**SUPPLIED PASSAGE:**
*** Block opens ***
EXAMPLE 13.3.3: A \(60{\text -}\mathrm{kW}\) radio transmitter on Earth sends its signal to a satellite \(100~\mathrm{km}\) away (Figure 13.3.3). At what distance in the same direction would the signal have the same maximum field strength if the transmitter’s output power were increased to \(90~\mathrm{kW}\)?

A point is labeled radio source. A small square labeled A1 is in the path of the lines radiating from the radio source. The lines continue from the corners of A1 and reach A2, a slightly bigger square. A1 is at a distance r1 from the source and A2 is at a distance R2. Figure 13.3.3 In three dimensions, a signal spreads over a solid angle as it travels outward from its source.

Strategy The area over which the power in a particular direction is dispersed increases as distance squared, as illustrated in the figure. Change the power output P by a factor of (90/60) and change the area by the same factor to keep I== the same. Then use the proportion of area A in the diagram to distance squared to find the distance that produces the calculated change in area.

Solution Using the proportionality of the areas to the squares of the distances, and solving, we obtain from the diagram

\[\frac{r_2^2}{r_1^2}=\frac{A_2}{A_1}=\frac{90~\mathrm{W}}{60~\mathrm{W}},\]

\[r_2=\sqrt{\frac{90}{60}}(100~\mathrm{km})=122~\mathrm{km}.\]

Significance The range of a radio signal is the maximum distance between the transmitter and receiver that allows for normal operation. In the absence of complications such as reflections from obstacles, the intensity follows an inverse square law, and doubling the range would require multiplying the power by four.

13.5 Radiation Pressure, Polarization

An electromagnetic wave incident on the object exerts forces on the charged particles, in accordance with the Lorentz force, Eq. 8-1. These forces do work on the particles of the object, increasing its energy. The energy that sunlight transports to us our body that we can very much feel in a tropical region of the world. However, most of the man made electromagnetic waves such as radio, telecom, TV electromagnetic signals are also exerting radiation pressure on us but that may not be felt by our skin due to its wavelength range fall outside the heat wave that sun rays fall. The electromagnetic radiation produces by exerting a force in the direction of the wave.

When the electric field is in the direction of the positive y-axis, electrons move in the negative y-direction, with the magnetic field in the direction of the positive z-axis. By applying the right-hand rule, and accounting for the negative charge of the electron, we can see that the force on the electron from the magnetic field is in the direction of the positive x-axis, which is the direction of wave propagation. When the E field reverses, the B field does too, and the force is again in the same direction. Maxwell’s equations together with the Lorentz force equation imply the existence of radiation pressure much more generally than this specific example, however.

Fig. 13-1 Electric and magnetic fields of an electromagnetic transfers energy and exerts a force in the direction of propagation.

An electromagnetic wave propagates in the positive x direction. Its electric field is shown as a sine wave in the xy plane and magnetic field is shown as a sine wave in the xz plane. A vector \(\vec S\) points in the direction of propagation is called Poynting vector. Maxwell predicted that an electromagnetic wave carries momentum. An object absorbing an electromagnetic wave would experience a force in the direction of propagation of the wave. The force corresponds to radiation pressure exerted on the object by the wave. The force would be twice as great if the radiation were reflected rather than absorbed.
*** Block closes ***
**ENTRIES PROVIDED:**
*** Block opens ***
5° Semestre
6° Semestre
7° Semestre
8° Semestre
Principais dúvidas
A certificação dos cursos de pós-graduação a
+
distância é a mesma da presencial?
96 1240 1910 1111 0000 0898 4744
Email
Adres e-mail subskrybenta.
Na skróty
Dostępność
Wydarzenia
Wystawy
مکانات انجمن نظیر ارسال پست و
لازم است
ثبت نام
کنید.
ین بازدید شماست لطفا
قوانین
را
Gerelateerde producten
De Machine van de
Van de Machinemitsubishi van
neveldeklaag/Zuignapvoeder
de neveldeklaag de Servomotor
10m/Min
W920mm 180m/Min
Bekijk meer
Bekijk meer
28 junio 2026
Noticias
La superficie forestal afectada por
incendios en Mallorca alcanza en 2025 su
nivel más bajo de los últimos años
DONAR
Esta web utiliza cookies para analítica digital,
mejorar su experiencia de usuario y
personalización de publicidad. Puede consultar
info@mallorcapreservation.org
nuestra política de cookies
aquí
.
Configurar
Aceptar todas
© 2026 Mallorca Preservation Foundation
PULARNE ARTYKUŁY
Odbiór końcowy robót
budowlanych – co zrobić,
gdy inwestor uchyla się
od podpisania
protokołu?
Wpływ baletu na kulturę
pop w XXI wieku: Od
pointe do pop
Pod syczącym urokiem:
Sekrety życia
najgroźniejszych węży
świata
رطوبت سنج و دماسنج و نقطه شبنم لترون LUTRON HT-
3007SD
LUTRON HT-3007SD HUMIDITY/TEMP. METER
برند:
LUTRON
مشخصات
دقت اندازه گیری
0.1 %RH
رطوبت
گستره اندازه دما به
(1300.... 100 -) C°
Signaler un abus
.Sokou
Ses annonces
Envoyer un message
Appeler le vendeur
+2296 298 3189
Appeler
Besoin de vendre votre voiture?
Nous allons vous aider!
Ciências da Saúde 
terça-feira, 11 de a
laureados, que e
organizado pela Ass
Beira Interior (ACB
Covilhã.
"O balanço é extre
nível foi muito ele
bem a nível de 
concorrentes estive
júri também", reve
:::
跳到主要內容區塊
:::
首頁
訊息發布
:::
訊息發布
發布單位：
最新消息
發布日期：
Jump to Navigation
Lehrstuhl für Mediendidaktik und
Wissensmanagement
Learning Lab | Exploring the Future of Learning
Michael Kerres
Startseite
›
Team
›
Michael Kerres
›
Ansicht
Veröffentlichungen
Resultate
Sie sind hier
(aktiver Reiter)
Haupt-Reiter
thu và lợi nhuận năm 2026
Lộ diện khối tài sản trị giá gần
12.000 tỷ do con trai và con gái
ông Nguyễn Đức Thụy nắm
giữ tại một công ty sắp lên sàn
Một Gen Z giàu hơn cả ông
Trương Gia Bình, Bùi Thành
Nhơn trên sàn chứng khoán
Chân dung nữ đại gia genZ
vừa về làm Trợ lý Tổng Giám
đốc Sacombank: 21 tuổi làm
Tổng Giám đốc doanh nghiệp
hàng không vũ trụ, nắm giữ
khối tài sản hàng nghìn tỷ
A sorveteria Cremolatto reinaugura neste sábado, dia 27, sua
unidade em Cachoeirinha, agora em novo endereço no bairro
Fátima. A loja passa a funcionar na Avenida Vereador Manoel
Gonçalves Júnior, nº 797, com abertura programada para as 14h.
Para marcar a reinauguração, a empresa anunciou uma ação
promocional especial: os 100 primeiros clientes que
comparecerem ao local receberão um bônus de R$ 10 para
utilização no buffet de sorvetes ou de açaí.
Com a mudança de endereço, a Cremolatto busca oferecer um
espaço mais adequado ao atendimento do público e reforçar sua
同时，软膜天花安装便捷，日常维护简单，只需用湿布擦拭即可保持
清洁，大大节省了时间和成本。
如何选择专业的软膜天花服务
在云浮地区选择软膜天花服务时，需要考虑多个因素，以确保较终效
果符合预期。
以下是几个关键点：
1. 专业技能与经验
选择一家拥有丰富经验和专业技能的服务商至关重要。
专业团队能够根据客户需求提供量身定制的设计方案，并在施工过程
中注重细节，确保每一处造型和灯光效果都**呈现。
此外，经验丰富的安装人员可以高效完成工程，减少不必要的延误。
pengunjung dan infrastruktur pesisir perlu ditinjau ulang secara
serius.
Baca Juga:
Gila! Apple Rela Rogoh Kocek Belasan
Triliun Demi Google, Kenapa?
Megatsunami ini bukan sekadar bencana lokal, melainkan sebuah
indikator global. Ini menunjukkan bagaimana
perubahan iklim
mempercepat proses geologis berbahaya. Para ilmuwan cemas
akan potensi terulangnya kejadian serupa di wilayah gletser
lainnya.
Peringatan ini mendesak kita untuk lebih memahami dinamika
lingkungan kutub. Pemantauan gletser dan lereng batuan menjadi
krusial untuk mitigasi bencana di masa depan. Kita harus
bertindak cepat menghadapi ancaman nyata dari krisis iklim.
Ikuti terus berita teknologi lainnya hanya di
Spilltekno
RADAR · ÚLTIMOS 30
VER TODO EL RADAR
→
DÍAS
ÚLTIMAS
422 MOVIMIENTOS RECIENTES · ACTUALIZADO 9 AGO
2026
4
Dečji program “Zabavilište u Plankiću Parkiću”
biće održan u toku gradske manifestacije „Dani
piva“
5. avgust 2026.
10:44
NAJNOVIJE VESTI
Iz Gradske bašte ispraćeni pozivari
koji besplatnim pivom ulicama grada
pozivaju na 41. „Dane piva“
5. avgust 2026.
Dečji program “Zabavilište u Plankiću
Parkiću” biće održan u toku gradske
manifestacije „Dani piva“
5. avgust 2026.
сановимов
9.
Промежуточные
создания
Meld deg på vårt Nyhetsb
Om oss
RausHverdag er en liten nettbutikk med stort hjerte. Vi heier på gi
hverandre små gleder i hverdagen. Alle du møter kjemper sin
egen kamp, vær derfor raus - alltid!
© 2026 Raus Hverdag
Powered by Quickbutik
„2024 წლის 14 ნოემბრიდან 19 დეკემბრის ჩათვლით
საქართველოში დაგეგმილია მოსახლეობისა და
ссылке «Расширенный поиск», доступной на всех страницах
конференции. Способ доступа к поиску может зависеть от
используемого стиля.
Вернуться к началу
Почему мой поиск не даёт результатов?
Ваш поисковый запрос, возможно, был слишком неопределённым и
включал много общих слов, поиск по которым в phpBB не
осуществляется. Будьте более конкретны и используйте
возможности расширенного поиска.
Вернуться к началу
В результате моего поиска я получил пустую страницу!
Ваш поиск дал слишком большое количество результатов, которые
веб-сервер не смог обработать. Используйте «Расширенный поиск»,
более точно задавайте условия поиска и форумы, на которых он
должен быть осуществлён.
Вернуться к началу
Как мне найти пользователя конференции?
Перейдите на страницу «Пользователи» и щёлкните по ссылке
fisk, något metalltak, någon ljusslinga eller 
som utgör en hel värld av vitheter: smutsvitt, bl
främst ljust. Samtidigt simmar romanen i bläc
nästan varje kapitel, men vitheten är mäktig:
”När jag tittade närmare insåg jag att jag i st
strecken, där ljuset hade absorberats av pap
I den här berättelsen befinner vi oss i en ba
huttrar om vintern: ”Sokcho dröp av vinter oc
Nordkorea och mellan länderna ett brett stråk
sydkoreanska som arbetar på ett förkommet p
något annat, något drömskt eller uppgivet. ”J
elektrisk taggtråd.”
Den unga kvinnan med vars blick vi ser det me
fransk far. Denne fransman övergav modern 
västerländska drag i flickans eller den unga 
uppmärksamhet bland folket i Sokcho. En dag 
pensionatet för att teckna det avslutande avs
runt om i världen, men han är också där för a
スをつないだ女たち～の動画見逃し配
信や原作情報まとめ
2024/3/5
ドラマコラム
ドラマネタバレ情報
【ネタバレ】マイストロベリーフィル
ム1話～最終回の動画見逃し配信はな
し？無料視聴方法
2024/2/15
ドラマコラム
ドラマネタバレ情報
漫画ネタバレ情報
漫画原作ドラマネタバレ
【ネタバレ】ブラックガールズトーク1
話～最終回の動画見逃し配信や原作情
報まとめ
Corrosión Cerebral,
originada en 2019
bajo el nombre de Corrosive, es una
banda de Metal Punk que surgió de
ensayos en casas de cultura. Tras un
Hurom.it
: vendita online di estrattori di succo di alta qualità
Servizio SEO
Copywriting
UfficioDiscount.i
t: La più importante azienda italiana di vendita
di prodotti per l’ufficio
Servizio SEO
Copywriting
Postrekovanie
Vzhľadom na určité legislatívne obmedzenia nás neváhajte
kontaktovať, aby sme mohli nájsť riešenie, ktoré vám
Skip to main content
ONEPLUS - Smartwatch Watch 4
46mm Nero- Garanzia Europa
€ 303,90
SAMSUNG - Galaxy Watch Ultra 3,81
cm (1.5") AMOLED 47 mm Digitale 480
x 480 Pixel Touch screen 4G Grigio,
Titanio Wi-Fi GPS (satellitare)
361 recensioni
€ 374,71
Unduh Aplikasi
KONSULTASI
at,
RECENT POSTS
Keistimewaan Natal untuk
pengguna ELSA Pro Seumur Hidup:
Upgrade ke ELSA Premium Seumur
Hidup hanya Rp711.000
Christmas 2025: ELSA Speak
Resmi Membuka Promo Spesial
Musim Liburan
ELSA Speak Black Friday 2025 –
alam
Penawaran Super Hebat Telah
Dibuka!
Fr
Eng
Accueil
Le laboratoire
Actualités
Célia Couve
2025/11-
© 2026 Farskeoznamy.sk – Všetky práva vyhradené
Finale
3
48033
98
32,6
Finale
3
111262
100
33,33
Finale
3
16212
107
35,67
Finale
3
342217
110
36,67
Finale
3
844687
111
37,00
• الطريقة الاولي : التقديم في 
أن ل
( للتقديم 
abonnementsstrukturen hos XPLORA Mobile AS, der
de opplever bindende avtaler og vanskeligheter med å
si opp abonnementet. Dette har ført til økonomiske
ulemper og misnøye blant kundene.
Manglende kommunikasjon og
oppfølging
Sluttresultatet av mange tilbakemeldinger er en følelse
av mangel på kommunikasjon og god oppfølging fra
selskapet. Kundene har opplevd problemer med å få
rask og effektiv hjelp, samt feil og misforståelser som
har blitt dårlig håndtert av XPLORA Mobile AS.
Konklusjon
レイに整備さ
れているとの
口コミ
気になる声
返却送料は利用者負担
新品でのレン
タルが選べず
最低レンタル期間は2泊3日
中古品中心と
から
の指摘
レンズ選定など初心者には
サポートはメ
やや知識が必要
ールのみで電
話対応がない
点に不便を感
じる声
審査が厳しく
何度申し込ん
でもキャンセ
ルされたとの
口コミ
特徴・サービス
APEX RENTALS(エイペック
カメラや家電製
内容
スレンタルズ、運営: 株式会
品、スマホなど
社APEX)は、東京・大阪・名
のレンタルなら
*** Block closes ***
**EXERCISE OBJECTIVE:** The physics passage above labels each part of its worked example with a one-word heading. List those headings in order.

**RESPONSE AREA:** Strategy, Solution, Significance